▸ WHAT YOU NEED TO DO
Among the lines below, count those with "Emily". Give the total alone.

▸ MATERIAL FOR THIS EXERCISE
___
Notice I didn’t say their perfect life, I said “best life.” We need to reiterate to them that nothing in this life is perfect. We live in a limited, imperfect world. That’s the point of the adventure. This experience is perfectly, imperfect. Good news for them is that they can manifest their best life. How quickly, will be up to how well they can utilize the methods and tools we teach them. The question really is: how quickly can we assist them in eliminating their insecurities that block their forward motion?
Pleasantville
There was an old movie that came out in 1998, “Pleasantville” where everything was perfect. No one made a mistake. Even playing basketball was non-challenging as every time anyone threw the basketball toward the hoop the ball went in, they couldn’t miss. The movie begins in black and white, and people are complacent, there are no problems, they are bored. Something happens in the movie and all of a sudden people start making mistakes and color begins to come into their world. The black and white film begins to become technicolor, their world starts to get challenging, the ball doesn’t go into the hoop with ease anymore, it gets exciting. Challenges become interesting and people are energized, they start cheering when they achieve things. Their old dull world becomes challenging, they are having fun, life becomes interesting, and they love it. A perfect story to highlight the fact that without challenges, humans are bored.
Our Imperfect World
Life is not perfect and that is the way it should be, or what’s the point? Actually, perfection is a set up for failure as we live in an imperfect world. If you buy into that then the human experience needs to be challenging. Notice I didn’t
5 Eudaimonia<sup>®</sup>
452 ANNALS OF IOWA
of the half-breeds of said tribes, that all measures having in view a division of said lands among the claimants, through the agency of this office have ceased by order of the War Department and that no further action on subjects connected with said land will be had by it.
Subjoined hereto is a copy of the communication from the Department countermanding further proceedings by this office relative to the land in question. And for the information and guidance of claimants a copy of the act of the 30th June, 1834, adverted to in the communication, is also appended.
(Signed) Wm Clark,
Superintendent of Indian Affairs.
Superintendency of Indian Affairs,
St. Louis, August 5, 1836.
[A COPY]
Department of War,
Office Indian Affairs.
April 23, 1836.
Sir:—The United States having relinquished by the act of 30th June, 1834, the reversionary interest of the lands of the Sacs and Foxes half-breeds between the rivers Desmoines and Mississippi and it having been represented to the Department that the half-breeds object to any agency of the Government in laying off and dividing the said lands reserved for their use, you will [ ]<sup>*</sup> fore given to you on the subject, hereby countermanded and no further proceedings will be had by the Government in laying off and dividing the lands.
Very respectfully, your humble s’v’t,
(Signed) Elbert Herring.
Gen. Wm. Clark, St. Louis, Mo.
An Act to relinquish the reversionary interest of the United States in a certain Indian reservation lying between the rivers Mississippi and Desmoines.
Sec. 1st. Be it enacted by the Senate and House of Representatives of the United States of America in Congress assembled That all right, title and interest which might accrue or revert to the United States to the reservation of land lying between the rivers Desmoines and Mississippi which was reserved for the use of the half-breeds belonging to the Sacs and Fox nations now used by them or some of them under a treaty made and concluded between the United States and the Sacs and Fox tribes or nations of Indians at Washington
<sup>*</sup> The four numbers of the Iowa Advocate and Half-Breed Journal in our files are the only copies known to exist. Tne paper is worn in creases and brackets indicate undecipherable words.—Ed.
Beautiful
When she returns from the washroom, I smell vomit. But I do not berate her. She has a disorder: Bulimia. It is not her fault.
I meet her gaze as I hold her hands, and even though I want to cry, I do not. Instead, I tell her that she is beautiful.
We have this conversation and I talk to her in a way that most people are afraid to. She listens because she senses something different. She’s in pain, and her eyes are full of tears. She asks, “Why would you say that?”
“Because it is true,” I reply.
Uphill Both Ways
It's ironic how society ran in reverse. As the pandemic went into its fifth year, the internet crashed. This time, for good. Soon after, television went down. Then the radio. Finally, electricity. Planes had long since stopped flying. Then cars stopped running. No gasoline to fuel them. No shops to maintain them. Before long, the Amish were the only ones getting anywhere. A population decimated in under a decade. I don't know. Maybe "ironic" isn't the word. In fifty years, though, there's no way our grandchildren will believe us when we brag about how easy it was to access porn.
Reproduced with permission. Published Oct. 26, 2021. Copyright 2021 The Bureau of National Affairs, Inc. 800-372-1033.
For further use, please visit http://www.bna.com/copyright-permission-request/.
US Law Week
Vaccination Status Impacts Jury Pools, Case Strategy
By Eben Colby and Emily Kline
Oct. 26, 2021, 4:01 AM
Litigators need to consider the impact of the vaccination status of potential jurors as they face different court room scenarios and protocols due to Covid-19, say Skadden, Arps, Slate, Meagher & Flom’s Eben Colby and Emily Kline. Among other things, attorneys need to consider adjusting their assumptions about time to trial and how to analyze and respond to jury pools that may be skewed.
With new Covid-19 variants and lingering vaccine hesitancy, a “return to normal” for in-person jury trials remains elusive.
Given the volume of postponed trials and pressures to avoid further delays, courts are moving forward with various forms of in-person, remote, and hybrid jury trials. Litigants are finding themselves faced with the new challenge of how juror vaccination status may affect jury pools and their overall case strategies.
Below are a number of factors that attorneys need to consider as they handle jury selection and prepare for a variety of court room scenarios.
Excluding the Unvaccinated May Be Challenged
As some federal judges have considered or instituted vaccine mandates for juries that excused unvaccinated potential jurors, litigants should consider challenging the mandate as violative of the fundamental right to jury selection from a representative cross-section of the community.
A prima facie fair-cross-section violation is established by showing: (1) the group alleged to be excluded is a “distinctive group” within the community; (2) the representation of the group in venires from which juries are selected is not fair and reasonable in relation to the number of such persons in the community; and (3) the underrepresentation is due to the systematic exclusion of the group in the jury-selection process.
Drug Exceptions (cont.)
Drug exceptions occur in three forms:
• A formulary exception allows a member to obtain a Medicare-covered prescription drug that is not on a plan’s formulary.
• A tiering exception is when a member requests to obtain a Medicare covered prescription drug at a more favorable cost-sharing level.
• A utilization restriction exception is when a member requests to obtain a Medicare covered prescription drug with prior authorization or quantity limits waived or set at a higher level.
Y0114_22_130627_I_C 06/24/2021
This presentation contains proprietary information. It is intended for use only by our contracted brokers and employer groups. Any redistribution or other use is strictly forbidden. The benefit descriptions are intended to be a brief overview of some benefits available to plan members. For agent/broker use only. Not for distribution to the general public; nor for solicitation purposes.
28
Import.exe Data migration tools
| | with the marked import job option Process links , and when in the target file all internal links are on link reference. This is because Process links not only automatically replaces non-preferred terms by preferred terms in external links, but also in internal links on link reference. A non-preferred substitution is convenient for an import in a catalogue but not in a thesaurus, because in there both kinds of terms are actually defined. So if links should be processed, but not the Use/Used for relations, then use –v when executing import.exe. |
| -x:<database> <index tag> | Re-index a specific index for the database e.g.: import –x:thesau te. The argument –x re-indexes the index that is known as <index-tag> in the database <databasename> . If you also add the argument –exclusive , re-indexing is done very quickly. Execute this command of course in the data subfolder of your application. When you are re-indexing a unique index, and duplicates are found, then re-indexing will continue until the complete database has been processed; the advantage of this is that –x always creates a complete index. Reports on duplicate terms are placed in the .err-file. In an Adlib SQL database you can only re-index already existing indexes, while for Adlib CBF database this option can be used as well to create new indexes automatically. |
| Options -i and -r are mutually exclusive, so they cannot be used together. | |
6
___
▸ TASK SOLUTION
2